Local perturbations by ligand binding of hydrogen deuterium exchange kinetics in a four-helix bundle protein, acyl coenzyme A binding protein (ACBP).

Amide hydrogen exchange kinetics of the individual amides in a four-helix bundle protein, acyl-coenzyme A binding protein, have been studied by nuclear magnetic resonance spectroscopy. The kinetics of amides with exchange rate constants in the range of 10(-25) to 10(-6.5) S-1 at pH 6.65 in free protein and the ligand-protein complex have been measured, and the effect of binding the ligand, palmitoyl-coenzyme A, on individual exchange rates has been analysed. Specific correlations between exchange kinetics and the structural properties of the individual amides known from the three-dimensional structure of acyl-coenzyme A binding protein have been examined. Furthermore, an analysis has been performed comparing the structural perturbations of the protein-ligand interactions known from the three dimensional structure of the complex of palmitoyl-coenzyme A and acyl-coenzyme A binding protein with the ligand-induced perturbations on the amides exchange kinetics.

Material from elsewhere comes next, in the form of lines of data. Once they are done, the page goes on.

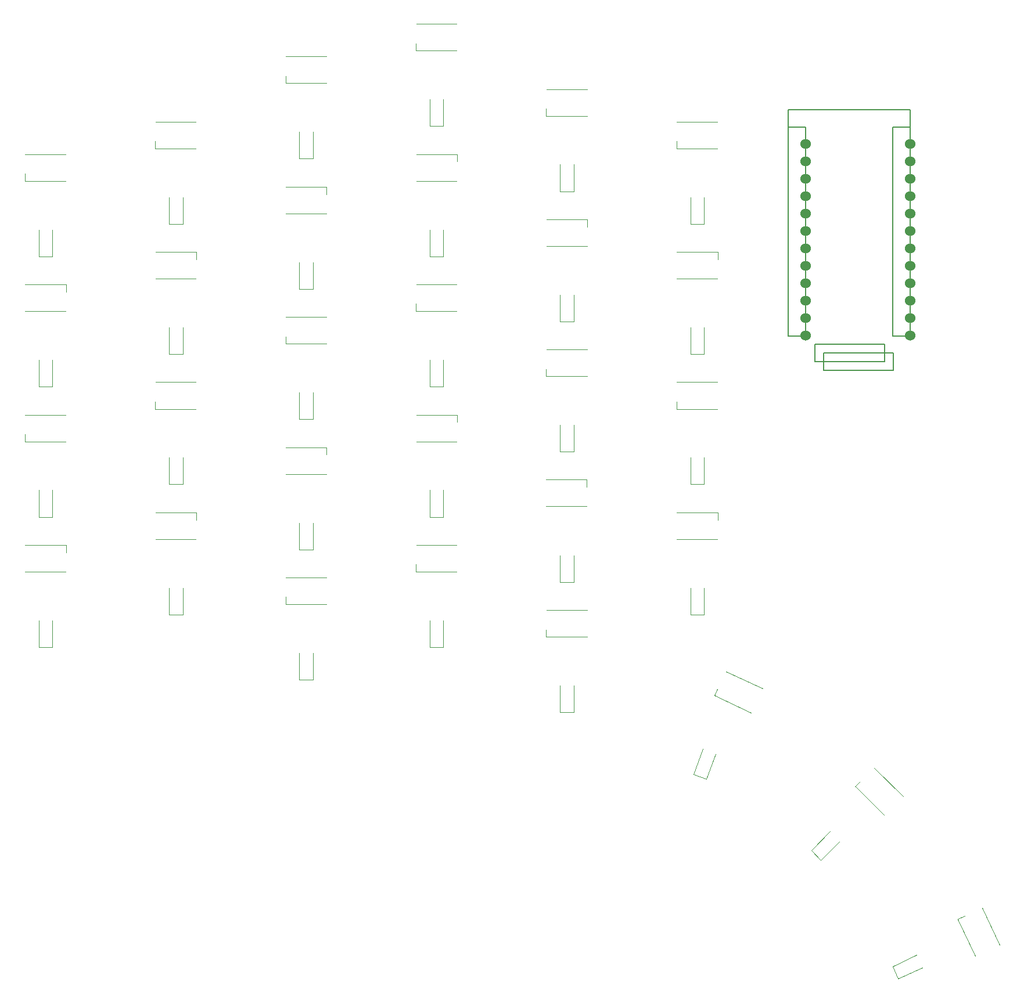
<source format=gbr>
%TF.GenerationSoftware,KiCad,Pcbnew,6.0.5*%
%TF.CreationDate,2022-07-09T20:03:33-05:00*%
%TF.ProjectId,ElevenFingers,456c6576-656e-4466-996e-676572732e6b,rev?*%
%TF.SameCoordinates,Original*%
%TF.FileFunction,Legend,Bot*%
%TF.FilePolarity,Positive*%
%FSLAX46Y46*%
G04 Gerber Fmt 4.6, Leading zero omitted, Abs format (unit mm)*
G04 Created by KiCad (PCBNEW 6.0.5) date 2022-07-09 20:03:33*
%MOMM*%
%LPD*%
G01*
G04 APERTURE LIST*
%ADD10C,0.120000*%
%ADD11C,0.150000*%
%ADD12C,1.524000*%
G04 APERTURE END LIST*
D10*
%TO.C,L20*%
X60011846Y-127996051D02*
X54111846Y-127996051D01*
X60061846Y-124096051D02*
X60061846Y-125171051D01*
X60011846Y-124096051D02*
X54111846Y-124096051D01*
%TO.C,L2*%
X54061846Y-70996051D02*
X54061846Y-69921051D01*
X54111846Y-67096051D02*
X60011846Y-67096051D01*
X54111846Y-70996051D02*
X60011846Y-70996051D01*
%TO.C,D2*%
X56081846Y-81996051D02*
X56081846Y-78096051D01*
X58081846Y-81996051D02*
X58081846Y-78096051D01*
X56081846Y-81996051D02*
X58081846Y-81996051D01*
%TO.C,L19*%
X41011846Y-128846051D02*
X35111846Y-128846051D01*
X41061846Y-128846051D02*
X41061846Y-129921051D01*
X41011846Y-132746051D02*
X35111846Y-132746051D01*
%TO.C,D13*%
X37081846Y-124746051D02*
X39081846Y-124746051D01*
X37081846Y-124746051D02*
X37081846Y-120846051D01*
X39081846Y-124746051D02*
X39081846Y-120846051D01*
%TO.C,D26*%
X96081846Y-143746051D02*
X96081846Y-139846051D01*
X94081846Y-143746051D02*
X96081846Y-143746051D01*
X94081846Y-143746051D02*
X94081846Y-139846051D01*
%TO.C,D21*%
X75081846Y-129496051D02*
X77081846Y-129496051D01*
X77081846Y-129496051D02*
X77081846Y-125596051D01*
X75081846Y-129496051D02*
X75081846Y-125596051D01*
%TO.C,D25*%
X75081846Y-148496051D02*
X75081846Y-144596051D01*
X75081846Y-148496051D02*
X77081846Y-148496051D01*
X77081846Y-148496051D02*
X77081846Y-144596051D01*
%TO.C,L10*%
X98061846Y-71846051D02*
X98061846Y-72921051D01*
X98011846Y-71846051D02*
X92111846Y-71846051D01*
X98011846Y-75746051D02*
X92111846Y-75746051D01*
%TO.C,L27*%
X111111846Y-138346051D02*
X117011846Y-138346051D01*
X111111846Y-142246051D02*
X117011846Y-142246051D01*
X111061846Y-142246051D02*
X111061846Y-141171051D01*
%TO.C,L5*%
X111111846Y-66246051D02*
X117011846Y-66246051D01*
X111061846Y-66246051D02*
X111061846Y-65171051D01*
X111111846Y-62346051D02*
X117011846Y-62346051D01*
%TO.C,L16*%
X92111846Y-90846051D02*
X98011846Y-90846051D01*
X92111846Y-94746051D02*
X98011846Y-94746051D01*
X92061846Y-94746051D02*
X92061846Y-93671051D01*
%TO.C,L30*%
X171076691Y-183401233D02*
X172050972Y-182946919D01*
X171097822Y-183446549D02*
X173591270Y-188793765D01*
X174632422Y-181798337D02*
X177125870Y-187145553D01*
D11*
%TO.C,U1*%
X161579410Y-98362128D02*
X161579410Y-67882128D01*
X146339410Y-67882128D02*
X148879410Y-67882128D01*
X146339410Y-65342128D02*
X164119410Y-65342128D01*
X146339410Y-98362128D02*
X146339410Y-65342128D01*
X148879410Y-67882128D02*
X148879410Y-98362128D01*
X148879410Y-98362128D02*
X146339410Y-98362128D01*
X164119410Y-65342128D02*
X164119410Y-98362128D01*
X146339410Y-98362128D02*
X146339410Y-67882128D01*
X161579410Y-67882128D02*
X164119410Y-67882128D01*
X164119410Y-98362128D02*
X161579410Y-98362128D01*
X164119410Y-67882128D02*
X164119410Y-98362128D01*
D10*
%TO.C,L12*%
X136011846Y-89996051D02*
X130111846Y-89996051D01*
X136011846Y-86096051D02*
X130111846Y-86096051D01*
X136061846Y-86096051D02*
X136061846Y-87171051D01*
%TO.C,L15*%
X73111846Y-95596051D02*
X79011846Y-95596051D01*
X73111846Y-99496051D02*
X79011846Y-99496051D01*
X73061846Y-99496051D02*
X73061846Y-98421051D01*
%TO.C,L13*%
X35111846Y-109846051D02*
X41011846Y-109846051D01*
X35061846Y-113746051D02*
X35061846Y-112671051D01*
X35111846Y-113746051D02*
X41011846Y-113746051D01*
%TO.C,D12*%
X134081846Y-100996051D02*
X134081846Y-97096051D01*
X132081846Y-100996051D02*
X134081846Y-100996051D01*
X132081846Y-100996051D02*
X132081846Y-97096051D01*
%TO.C,L18*%
X130111846Y-105096051D02*
X136011846Y-105096051D01*
X130061846Y-108996051D02*
X130061846Y-107921051D01*
X130111846Y-108996051D02*
X136011846Y-108996051D01*
%TO.C,L21*%
X79061846Y-114596051D02*
X79061846Y-115671051D01*
X79011846Y-118496051D02*
X73111846Y-118496051D01*
X79011846Y-114596051D02*
X73111846Y-114596051D01*
%TO.C,D27*%
X115081846Y-153246051D02*
X115081846Y-149346051D01*
X113081846Y-153246051D02*
X115081846Y-153246051D01*
X113081846Y-153246051D02*
X113081846Y-149346051D01*
%TO.C,D17*%
X115081846Y-115246051D02*
X115081846Y-111346051D01*
X113081846Y-115246051D02*
X115081846Y-115246051D01*
X113081846Y-115246051D02*
X113081846Y-111346051D01*
%TO.C,L26*%
X92061846Y-132746051D02*
X92061846Y-131671051D01*
X92111846Y-128846051D02*
X98011846Y-128846051D01*
X92111846Y-132746051D02*
X98011846Y-132746051D01*
%TO.C,D5*%
X113081846Y-77246051D02*
X113081846Y-73346051D01*
X115081846Y-77246051D02*
X115081846Y-73346051D01*
X113081846Y-77246051D02*
X115081846Y-77246051D01*
%TO.C,L24*%
X136011846Y-124096051D02*
X130111846Y-124096051D01*
X136061846Y-124096051D02*
X136061846Y-125171051D01*
X136011846Y-127996051D02*
X130111846Y-127996051D01*
%TO.C,D22*%
X94081846Y-124746051D02*
X94081846Y-120846051D01*
X94081846Y-124746051D02*
X96081846Y-124746051D01*
X96081846Y-124746051D02*
X96081846Y-120846051D01*
%TO.C,L14*%
X54111846Y-108996051D02*
X60011846Y-108996051D01*
X54061846Y-108996051D02*
X54061846Y-107921051D01*
X54111846Y-105096051D02*
X60011846Y-105096051D01*
%TO.C,D24*%
X132081846Y-138996051D02*
X132081846Y-135096051D01*
X132081846Y-138996051D02*
X134081846Y-138996051D01*
X134081846Y-138996051D02*
X134081846Y-135096051D01*
%TO.C,L23*%
X116950000Y-119300000D02*
X111050000Y-119300000D01*
X117000000Y-119300000D02*
X117000000Y-120375000D01*
X116950000Y-123200000D02*
X111050000Y-123200000D01*
%TO.C,L29*%
X156111667Y-164053589D02*
X156871807Y-163293449D01*
X156147023Y-164088944D02*
X160318953Y-168260874D01*
X158904739Y-161331228D02*
X163076669Y-165503158D01*
%TO.C,L6*%
X130111846Y-70996051D02*
X136011846Y-70996051D01*
X130111846Y-67096051D02*
X136011846Y-67096051D01*
X130061846Y-70996051D02*
X130061846Y-69921051D01*
%TO.C,D18*%
X132081846Y-119996051D02*
X134081846Y-119996051D01*
X134081846Y-119996051D02*
X134081846Y-116096051D01*
X132081846Y-119996051D02*
X132081846Y-116096051D01*
%TO.C,D20*%
X58081846Y-138996051D02*
X58081846Y-135096051D01*
X56081846Y-138996051D02*
X56081846Y-135096051D01*
X56081846Y-138996051D02*
X58081846Y-138996051D01*
%TO.C,L7*%
X41011846Y-90846051D02*
X35111846Y-90846051D01*
X41061846Y-90846051D02*
X41061846Y-91921051D01*
X41011846Y-94746051D02*
X35111846Y-94746051D01*
%TO.C,D6*%
X132081846Y-81996051D02*
X134081846Y-81996051D01*
X134081846Y-81996051D02*
X134081846Y-78096051D01*
X132081846Y-81996051D02*
X132081846Y-78096051D01*
%TO.C,D16*%
X94081846Y-105746051D02*
X96081846Y-105746051D01*
X96081846Y-105746051D02*
X96081846Y-101846051D01*
X94081846Y-105746051D02*
X94081846Y-101846051D01*
%TO.C,D4*%
X96081846Y-67746051D02*
X96081846Y-63846051D01*
X94081846Y-67746051D02*
X96081846Y-67746051D01*
X94081846Y-67746051D02*
X94081846Y-63846051D01*
%TO.C,D1*%
X39081846Y-86746051D02*
X39081846Y-82846051D01*
X37081846Y-86746051D02*
X39081846Y-86746051D01*
X37081846Y-86746051D02*
X37081846Y-82846051D01*
%TO.C,L9*%
X79011846Y-76596051D02*
X73111846Y-76596051D01*
X79011846Y-80496051D02*
X73111846Y-80496051D01*
X79061846Y-76596051D02*
X79061846Y-77671051D01*
%TO.C,D30*%
X161538189Y-190294583D02*
X165072790Y-188646372D01*
X161538189Y-190294583D02*
X162383426Y-192107199D01*
X162383426Y-192107199D02*
X165918026Y-190458988D01*
%TO.C,L17*%
X111111846Y-100346051D02*
X117011846Y-100346051D01*
X111111846Y-104246051D02*
X117011846Y-104246051D01*
X111061846Y-104246051D02*
X111061846Y-103171051D01*
%TO.C,D10*%
X94081846Y-86746051D02*
X94081846Y-82846051D01*
X94081846Y-86746051D02*
X96081846Y-86746051D01*
X96081846Y-86746051D02*
X96081846Y-82846051D01*
%TO.C,D3*%
X77081846Y-72496051D02*
X77081846Y-68596051D01*
X75081846Y-72496051D02*
X75081846Y-68596051D01*
X75081846Y-72496051D02*
X77081846Y-72496051D01*
%TO.C,L25*%
X73111846Y-137496051D02*
X79011846Y-137496051D01*
X73111846Y-133596051D02*
X79011846Y-133596051D01*
X73061846Y-137496051D02*
X73061846Y-136421051D01*
%TO.C,D23*%
X113081846Y-134246051D02*
X113081846Y-130346051D01*
X115081846Y-134246051D02*
X115081846Y-130346051D01*
X113081846Y-134246051D02*
X115081846Y-134246051D01*
%TO.C,D14*%
X56081846Y-119996051D02*
X56081846Y-116096051D01*
X56081846Y-119996051D02*
X58081846Y-119996051D01*
X58081846Y-119996051D02*
X58081846Y-116096051D01*
%TO.C,D7*%
X37081846Y-105746051D02*
X37081846Y-101846051D01*
X39081846Y-105746051D02*
X39081846Y-101846051D01*
X37081846Y-105746051D02*
X39081846Y-105746051D01*
%TO.C,L8*%
X60011846Y-86096051D02*
X54111846Y-86096051D01*
X60061846Y-86096051D02*
X60061846Y-87171051D01*
X60011846Y-89996051D02*
X54111846Y-89996051D01*
%TO.C,D9*%
X77081846Y-91496051D02*
X77081846Y-87596051D01*
X75081846Y-91496051D02*
X77081846Y-91496051D01*
X75081846Y-91496051D02*
X75081846Y-87596051D01*
%TO.C,D19*%
X39081846Y-143746051D02*
X39081846Y-139846051D01*
X37081846Y-143746051D02*
X39081846Y-143746051D01*
X37081846Y-143746051D02*
X37081846Y-139846051D01*
%TO.C,L22*%
X98061846Y-109846051D02*
X98061846Y-110921051D01*
X98011846Y-109846051D02*
X92111846Y-109846051D01*
X98011846Y-113746051D02*
X92111846Y-113746051D01*
%TO.C,L1*%
X35061846Y-75746051D02*
X35061846Y-74671051D01*
X35111846Y-75746051D02*
X41011846Y-75746051D01*
X35111846Y-71846051D02*
X41011846Y-71846051D01*
%TO.C,D29*%
X149701903Y-173383883D02*
X151116117Y-174798097D01*
X149701903Y-173383883D02*
X152459619Y-170626167D01*
X151116117Y-174798097D02*
X153873833Y-172040381D01*
%TO.C,L28*%
X135568817Y-150795496D02*
X136023132Y-149821216D01*
X137262344Y-147282027D02*
X142609560Y-149775475D01*
X135614132Y-150816627D02*
X140961348Y-153310075D01*
%TO.C,L11*%
X117011846Y-81346051D02*
X111111846Y-81346051D01*
X117011846Y-85246051D02*
X111111846Y-85246051D01*
X117061846Y-81346051D02*
X117061846Y-82421051D01*
%TO.C,D11*%
X115081846Y-96246051D02*
X115081846Y-92346051D01*
X113081846Y-96246051D02*
X113081846Y-92346051D01*
X113081846Y-96246051D02*
X115081846Y-96246051D01*
%TO.C,D15*%
X77081846Y-110496051D02*
X77081846Y-106596051D01*
X75081846Y-110496051D02*
X77081846Y-110496051D01*
X75081846Y-110496051D02*
X75081846Y-106596051D01*
%TO.C,L3*%
X73111846Y-57596051D02*
X79011846Y-57596051D01*
X73111846Y-61496051D02*
X79011846Y-61496051D01*
X73061846Y-61496051D02*
X73061846Y-60421051D01*
%TO.C,D28*%
X134420147Y-162956329D02*
X135754026Y-159291527D01*
X132540762Y-162272288D02*
X133874641Y-158607487D01*
X132540762Y-162272288D02*
X134420147Y-162956329D01*
%TO.C,D8*%
X58081846Y-100996051D02*
X58081846Y-97096051D01*
X56081846Y-100996051D02*
X58081846Y-100996051D01*
X56081846Y-100996051D02*
X56081846Y-97096051D01*
D11*
%TO.C,J1*%
X160358511Y-99568511D02*
X160358511Y-102108511D01*
X161628511Y-103378511D02*
X161628511Y-100838511D01*
X150198511Y-99568511D02*
X160358511Y-99568511D01*
X151468511Y-100838511D02*
X151468511Y-103378511D01*
X160358511Y-102108511D02*
X150198511Y-102108511D01*
X161628511Y-100838511D02*
X151468511Y-100838511D01*
X151468511Y-103378511D02*
X161628511Y-103378511D01*
X150198511Y-102108511D02*
X150198511Y-99568511D01*
D10*
%TO.C,L4*%
X92061846Y-56746051D02*
X92061846Y-55671051D01*
X92111846Y-56746051D02*
X98011846Y-56746051D01*
X92111846Y-52846051D02*
X98011846Y-52846051D01*
%TD*%
D12*
%TO.C,U1*%
X164148225Y-70347873D03*
X164148225Y-72887873D03*
X164148225Y-75427873D03*
X164148225Y-77967873D03*
X164148225Y-80507873D03*
X164148225Y-83047873D03*
X164148225Y-85587873D03*
X164148225Y-88127873D03*
X164148225Y-90667873D03*
X164148225Y-93207873D03*
X164148225Y-95747873D03*
X164148225Y-98287873D03*
X148908225Y-98287873D03*
X148908225Y-95747873D03*
X148908225Y-93207873D03*
X148908225Y-90667873D03*
X148908225Y-88127873D03*
X148908225Y-85587873D03*
X148908225Y-83047873D03*
X148908225Y-80507873D03*
X148908225Y-77967873D03*
X148908225Y-75427873D03*
X148908225Y-72887873D03*
X148908225Y-70347873D03*
%TD*%
M02*

</source>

Finally, the ligand-induced perturbations on hydrogen exchange have been compared with those on 15N relaxation. The results suggest that hydrogen exchange kinetics in the individual sites of acyl-coenzyme A binding protein are primarily determined by local structural features; they show that ligand binding gives rise mainly to changes localized at the sites of interaction between protein and ligand; they imply that the perturbation of exchange kinetics caused by ligation can be either, as in one example a local stabilisation of the pre-exchange equilibrium induced by formation of a hydrogen bond, or as seen here in several examples a reduction of the dynamic processes that lead to the opening and closing processes of the pre-exchange equilibrium. The results seem not to indicate changes in the rate of the final chemical exchange step.